Physiological arousal is the key to sharing. High arousal emotions encourage sharing, things like sadness (low arousal) stifle it. Even just getting your body moving, like going for a walk, can mimic these effects of physiological arousal. The physiological arousal is the key to a topics shareability.
We are also greatly impacted by the behaviour of the herd. It’s social proof. We assume if others do it that thing must be great, and if they pass it must be bogus. This social proof is the seed of peer pressure.
People like to pass along practical, useful info. News others can use. The stories we tell, are linked to the person we present to the world. We share and tells stories because we look cool, smart, “in the know” or otherwise tuned in. With the constant stream of content in the modern world, seeing what others share is a quick and easy way to acquire lots of info in a vivid and engaging fashion.
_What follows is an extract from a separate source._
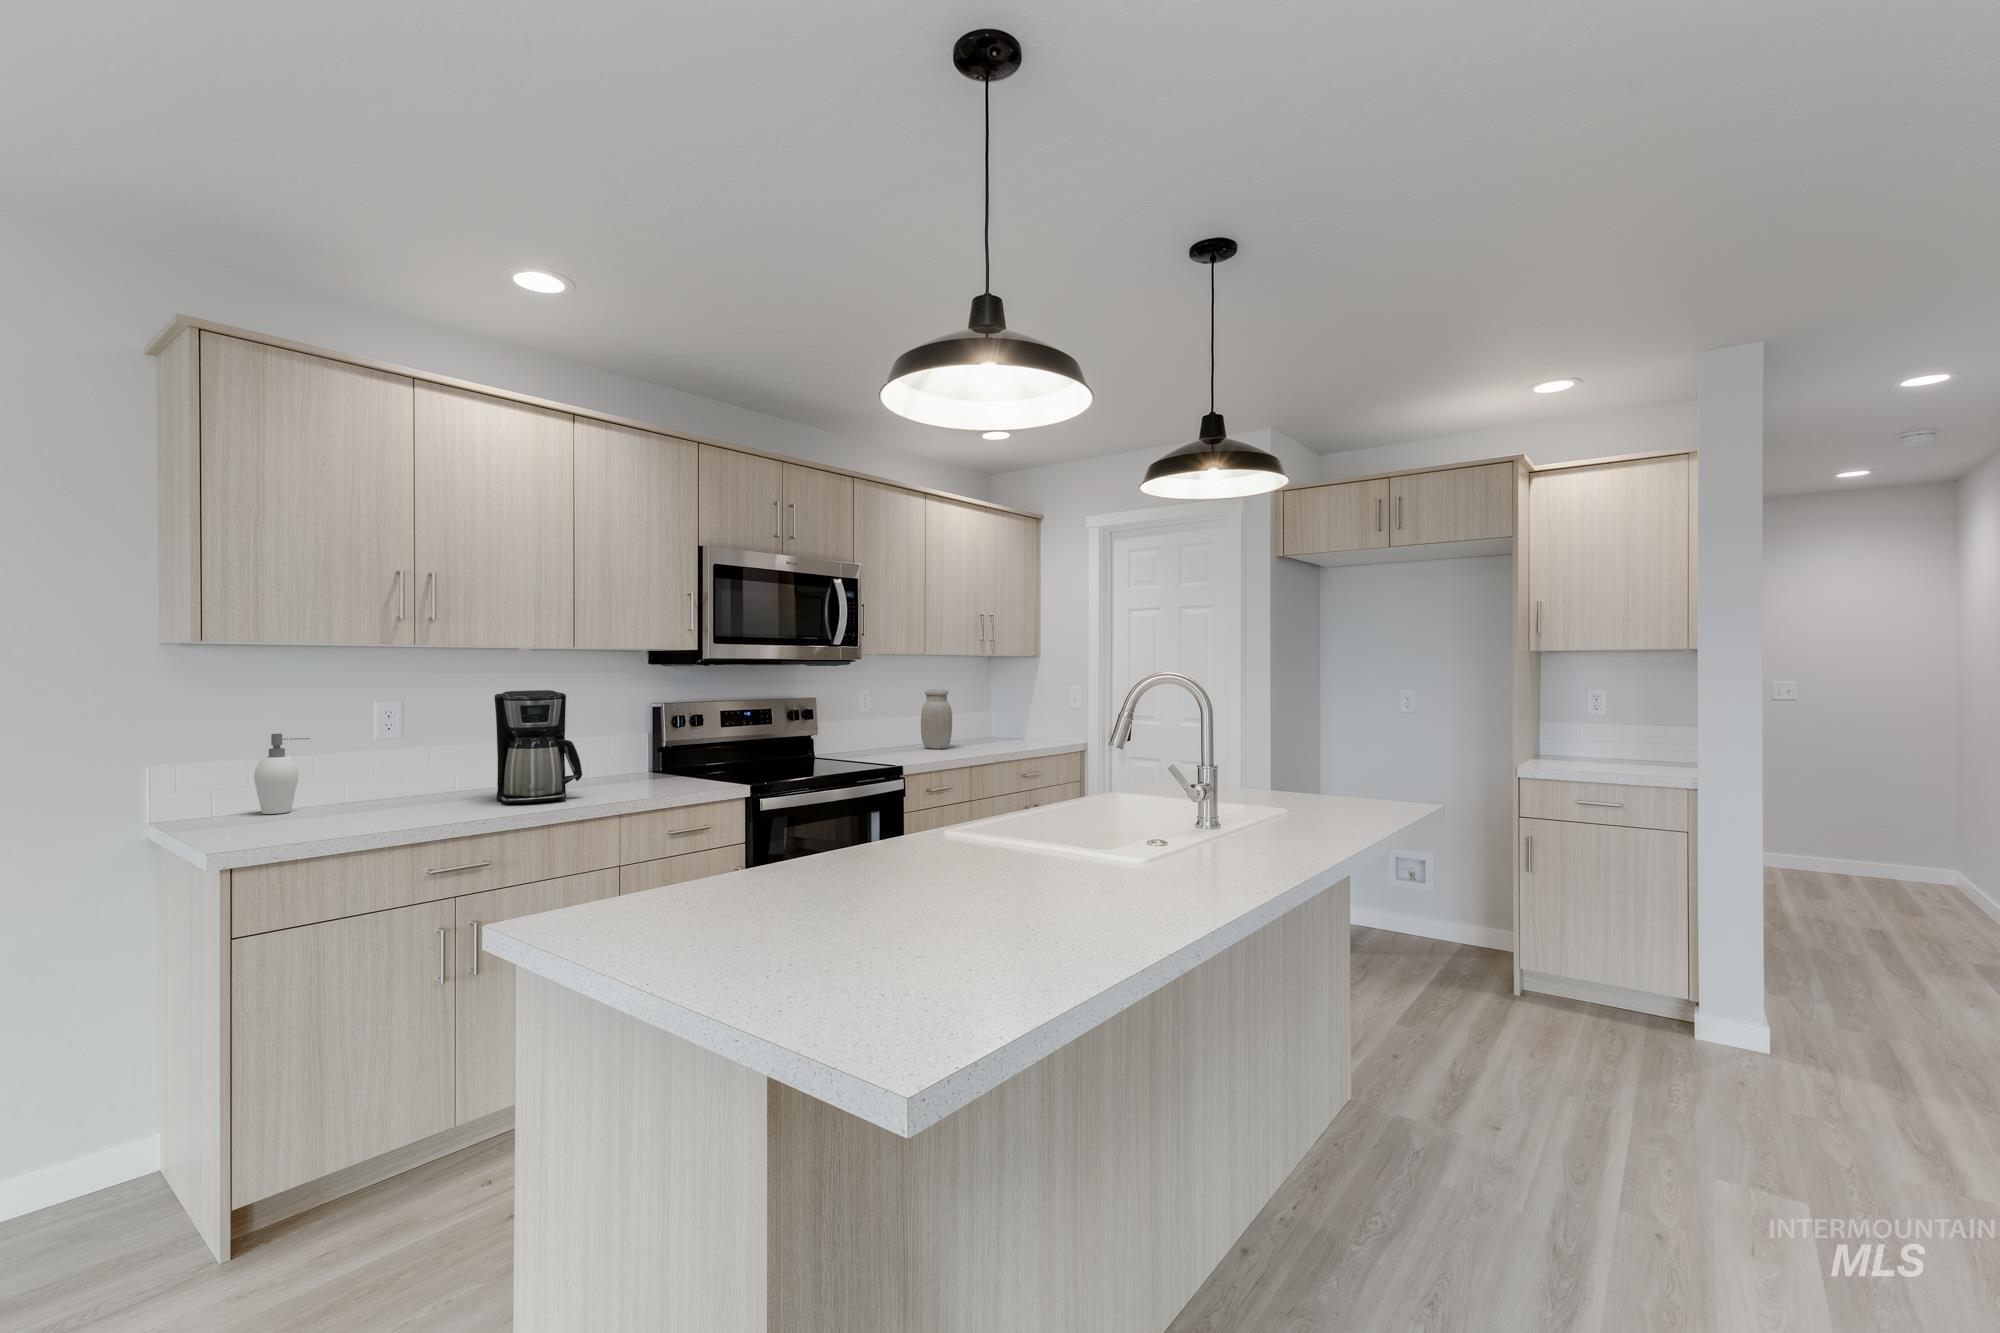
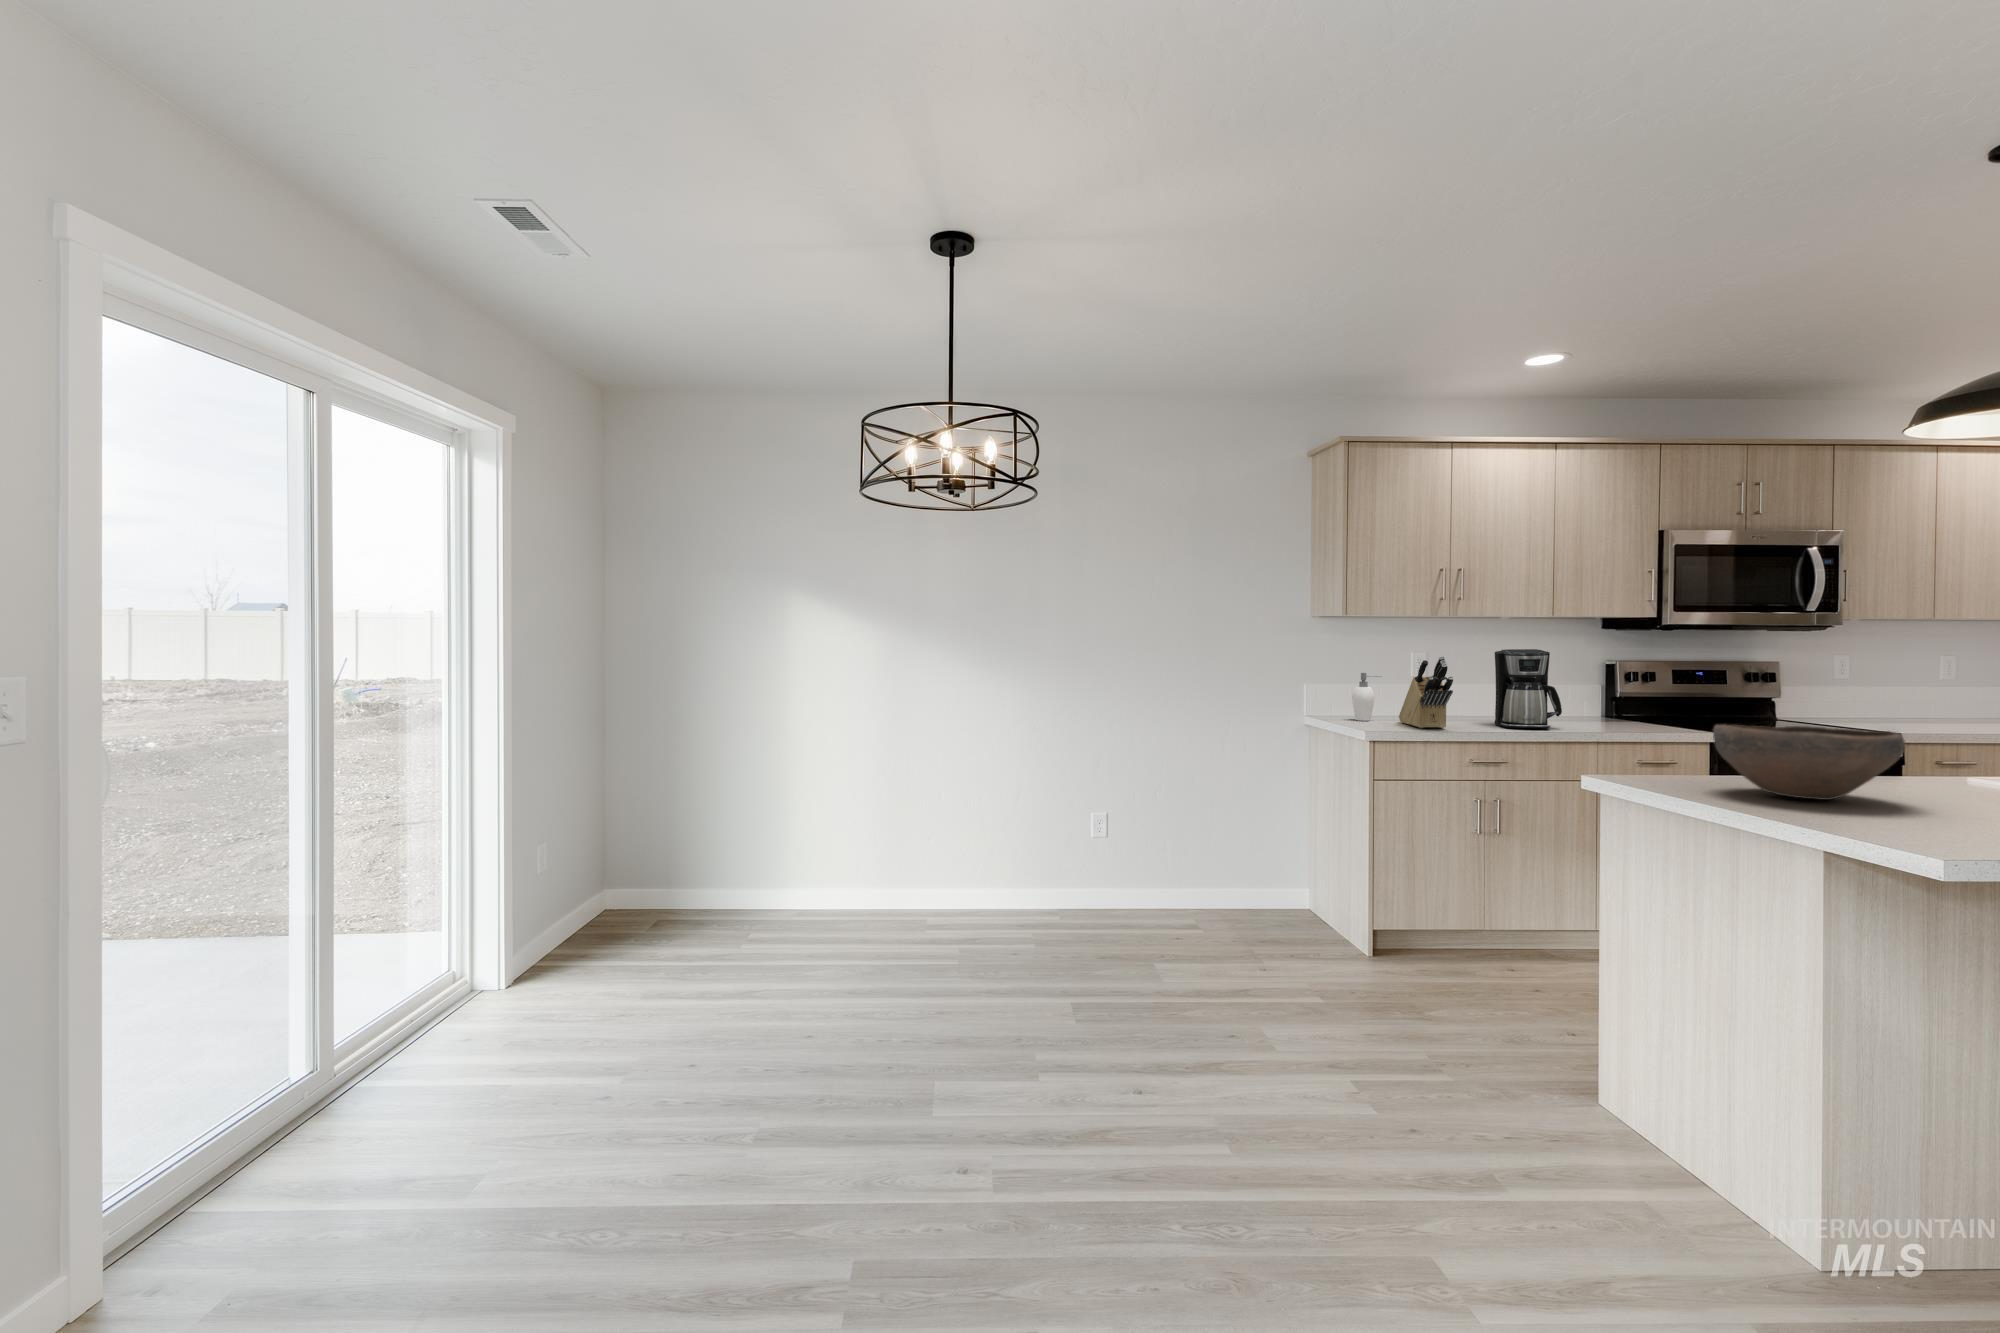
jar: present [921,689,952,749] -> none [1921,657,1972,722]
knife block: none [341,705,411,820] -> present [1399,656,1453,728]
bowl: none [663,806,875,925] -> present [1713,725,1905,800]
So as a brand, if you want to succeed, if you want to “go viral” you need to build a product with a message that is laden in social currency, is regularly triggered by your target audiences life, is emotionally engaging, is publicly digestible, practical, and valuable. Just (please) don’t forget to hide your products true message inside. Make sure your desired story is so embedded in the plot that people can’t tell the story without it.
This post was originally written for the AltMBA4.